Goal of the exercise: Reproduce the records word for word, from their beginning through the line that contains "lain. Hal ini", with that line included, and nothing beyond it.

════

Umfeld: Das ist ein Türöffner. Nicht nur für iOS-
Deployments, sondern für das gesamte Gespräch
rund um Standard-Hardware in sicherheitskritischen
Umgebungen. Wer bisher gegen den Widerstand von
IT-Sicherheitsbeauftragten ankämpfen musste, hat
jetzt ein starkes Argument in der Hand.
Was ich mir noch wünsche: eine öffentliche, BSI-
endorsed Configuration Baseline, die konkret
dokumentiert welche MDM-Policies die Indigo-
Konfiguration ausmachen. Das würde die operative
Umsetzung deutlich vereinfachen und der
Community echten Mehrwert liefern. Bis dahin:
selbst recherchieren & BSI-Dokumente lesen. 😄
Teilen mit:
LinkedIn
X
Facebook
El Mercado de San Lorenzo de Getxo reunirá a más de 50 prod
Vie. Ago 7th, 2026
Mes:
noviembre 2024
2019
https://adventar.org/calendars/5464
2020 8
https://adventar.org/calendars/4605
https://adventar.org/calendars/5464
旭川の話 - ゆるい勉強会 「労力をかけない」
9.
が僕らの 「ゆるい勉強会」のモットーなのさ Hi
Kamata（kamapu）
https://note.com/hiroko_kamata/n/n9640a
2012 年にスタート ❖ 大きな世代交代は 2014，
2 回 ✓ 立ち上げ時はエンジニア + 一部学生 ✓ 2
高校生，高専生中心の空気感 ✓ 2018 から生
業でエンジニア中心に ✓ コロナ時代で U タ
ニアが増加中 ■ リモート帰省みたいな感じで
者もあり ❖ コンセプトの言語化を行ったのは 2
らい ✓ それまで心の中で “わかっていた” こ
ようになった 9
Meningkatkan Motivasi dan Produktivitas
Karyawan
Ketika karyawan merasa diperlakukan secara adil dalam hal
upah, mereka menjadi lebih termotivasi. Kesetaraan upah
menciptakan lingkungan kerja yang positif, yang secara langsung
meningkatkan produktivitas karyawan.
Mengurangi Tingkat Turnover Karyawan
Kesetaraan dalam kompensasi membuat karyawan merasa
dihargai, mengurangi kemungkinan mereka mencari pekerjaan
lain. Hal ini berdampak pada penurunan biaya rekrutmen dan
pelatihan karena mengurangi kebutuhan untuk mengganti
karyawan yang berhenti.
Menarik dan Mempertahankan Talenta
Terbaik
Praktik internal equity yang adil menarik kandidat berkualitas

════

Your solution:
Umfeld: Das ist ein Türöffner. Nicht nur für iOS-
Deployments, sondern für das gesamte Gespräch
rund um Standard-Hardware in sicherheitskritischen
Umgebungen. Wer bisher gegen den Widerstand von
IT-Sicherheitsbeauftragten ankämpfen musste, hat
jetzt ein starkes Argument in der Hand.
Was ich mir noch wünsche: eine öffentliche, BSI-
endorsed Configuration Baseline, die konkret
dokumentiert welche MDM-Policies die Indigo-
Konfiguration ausmachen. Das würde die operative
Umsetzung deutlich vereinfachen und der
Community echten Mehrwert liefern. Bis dahin:
selbst recherchieren & BSI-Dokumente lesen. 😄
Teilen mit:
LinkedIn
X
Facebook
El Mercado de San Lorenzo de Getxo reunirá a más de 50 prod
Vie. Ago 7th, 2026
Mes:
noviembre 2024
2019
https://adventar.org/calendars/5464
2020 8
https://adventar.org/calendars/4605
https://adventar.org/calendars/5464
旭川の話 - ゆるい勉強会 「労力をかけない」
9.
が僕らの 「ゆるい勉強会」のモットーなのさ Hi
Kamata（kamapu）
https://note.com/hiroko_kamata/n/n9640a
2012 年にスタート ❖ 大きな世代交代は 2014，
2 回 ✓ 立ち上げ時はエンジニア + 一部学生 ✓ 2
高校生，高専生中心の空気感 ✓ 2018 から生
業でエンジニア中心に ✓ コロナ時代で U タ
ニアが増加中 ■ リモート帰省みたいな感じで
者もあり ❖ コンセプトの言語化を行ったのは 2
らい ✓ それまで心の中で “わかっていた” こ
ようになった 9
Meningkatkan Motivasi dan Produktivitas
Karyawan
Ketika karyawan merasa diperlakukan secara adil dalam hal
upah, mereka menjadi lebih termotivasi. Kesetaraan upah
menciptakan lingkungan kerja yang positif, yang secara langsung
meningkatkan produktivitas karyawan.
Mengurangi Tingkat Turnover Karyawan
Kesetaraan dalam kompensasi membuat karyawan merasa
dihargai, mengurangi kemungkinan mereka mencari pekerjaan
lain. Hal ini berdampak pada penurunan biaya rekrutmen dan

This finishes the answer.